Which collation to use so that `ş` and `s` are tre

2020-05-09 19:30发布

问题:

The issue is that ş and s are interpreted by MySQL as identical values.

I'm new to MySQL, so I have no idea which collations would view them as unique.

The collations that I've tried using which don't work are:

  1. utf8_general_ci
  2. utf8_unicode_520_ci
  3. utf8mb4_unicode_ci
  4. utf8mb4_unicode_520_ci

Does anybody know which collation to use?

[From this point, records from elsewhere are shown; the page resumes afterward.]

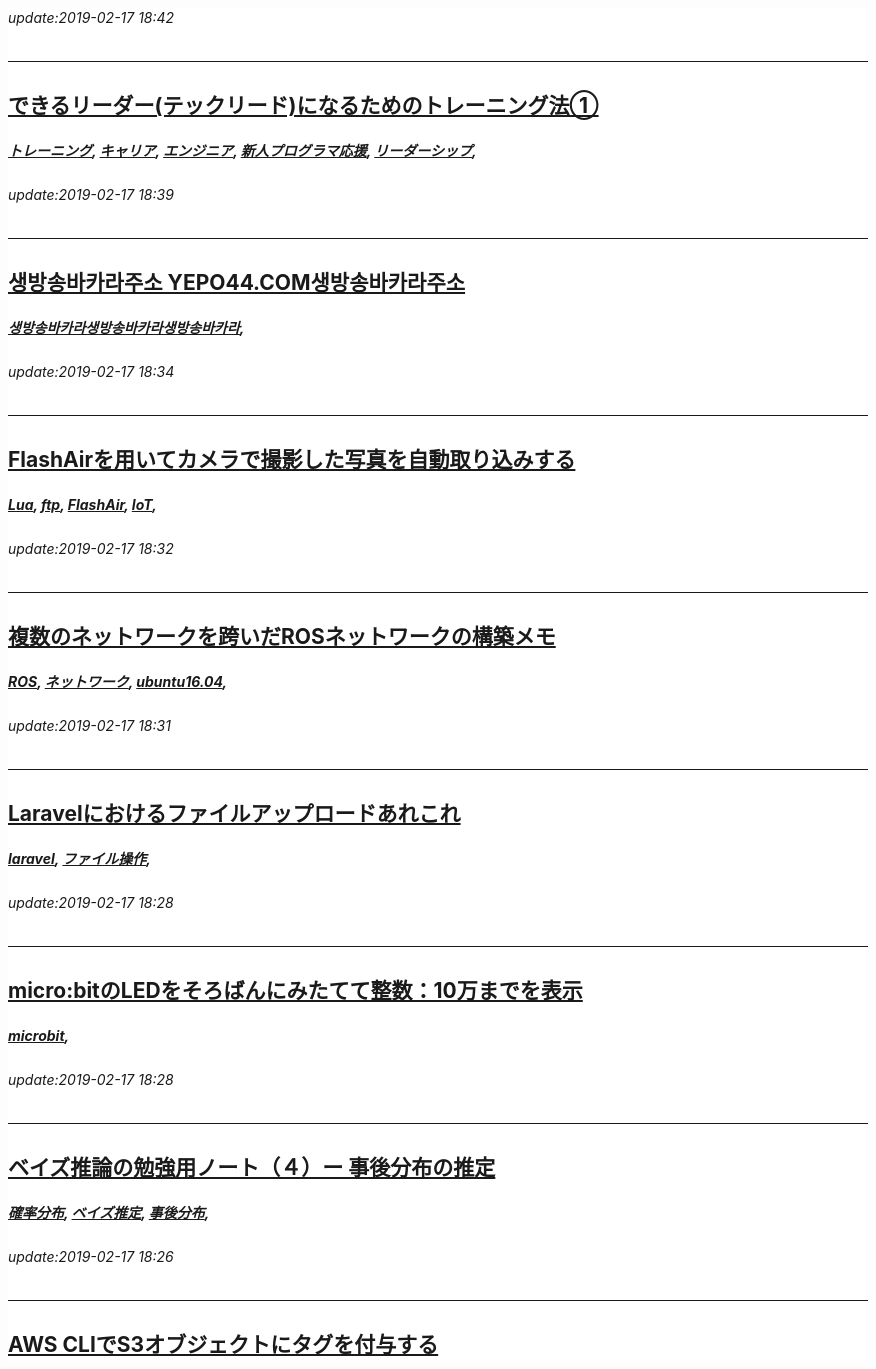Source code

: ###### update:2019-02-17 18:42
---
## [できるリーダー(テックリード)になるためのトレーニング法①](https://qiita.com/umerin/items/ab85c834502d4fb3f648)
##### [トレーニング](https://qiita.com/tags/トレーニング), [キャリア](https://qiita.com/tags/キャリア), [エンジニア](https://qiita.com/tags/エンジニア), [新人プログラマ応援](https://qiita.com/tags/新人プログラマ応援), [リーダーシップ](https://qiita.com/tags/リーダーシップ), 
###### update:2019-02-17 18:39
---
## [생방송바카라주소 YEPO44.COM생방송바카라주소](https://qiita.com/kjunmjnsf1/items/cbc3c7f2bb0ad30acdc7)
##### [생방송바카라생방송바카라생방송바카라](https://qiita.com/tags/생방송바카라생방송바카라생방송바카라), 
###### update:2019-02-17 18:34
---
## [FlashAirを用いてカメラで撮影した写真を自動取り込みする](https://qiita.com/hama1080/items/6f503a56d11149fca3be)
##### [Lua](https://qiita.com/tags/Lua), [ftp](https://qiita.com/tags/ftp), [FlashAir](https://qiita.com/tags/FlashAir), [IoT](https://qiita.com/tags/IoT), 
###### update:2019-02-17 18:32
---
## [複数のネットワークを跨いだROSネットワークの構築メモ](https://qiita.com/KazukiTakahashi/items/5416c0df40ee6cd37f89)
##### [ROS](https://qiita.com/tags/ROS), [ネットワーク](https://qiita.com/tags/ネットワーク), [ubuntu16.04](https://qiita.com/tags/ubuntu16.04), 
###### update:2019-02-17 18:31
---
## [Laravelにおけるファイルアップロードあれこれ](https://qiita.com/nogizaka46/items/01b836f3d123f72a034d)
##### [laravel](https://qiita.com/tags/laravel), [ファイル操作](https://qiita.com/tags/ファイル操作), 
###### update:2019-02-17 18:28
---
## [micro:bitのLEDをそろばんにみたてて整数：10万までを表示](https://qiita.com/tmdoi/items/208aa2526273e305ee4a)
##### [microbit](https://qiita.com/tags/microbit), 
###### update:2019-02-17 18:28
---
## [ベイズ推論の勉強用ノート（４）ー 事後分布の推定](https://qiita.com/tkosht/items/ddf06543fb28520fd36f)
##### [確率分布](https://qiita.com/tags/確率分布), [ベイズ推定](https://qiita.com/tags/ベイズ推定), [事後分布](https://qiita.com/tags/事後分布), 
###### update:2019-02-17 18:26
---
## [AWS CLIでS3オブジェクトにタグを付与する](https://qiita.com/ajhsscs3/items/7615c01ed02bddd88606)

P.S. I also really need the collation to interpret emojis and other non-Latin characters, and, to my knowledge of MySQL and collations, the only collation able to do this is unicode?

回答1:

utf8_turkish_ci and utf8_romanian_ci -- as shown in http://mysql.rjweb.org/utf8_collations.html

(Plus, of course, utf8_bin.)

For your added question: You are looking for a "character set" (not a "collation") that can represent Emoji and other non-Latin characters -- UTF-8 is the one to use. In MySQL, it is utf8mb4. The "collations" that are associated with that are named utf8mb4_.... Collations control ordering and equality, as indicated in the first part of your question about s and ş.

MySQL's CHARACTER SET utf8 is a subset of utf8mb4. Either can handle all the "letters" in the world. But only utf8mb4 can handle Emoji and some Chinese characters.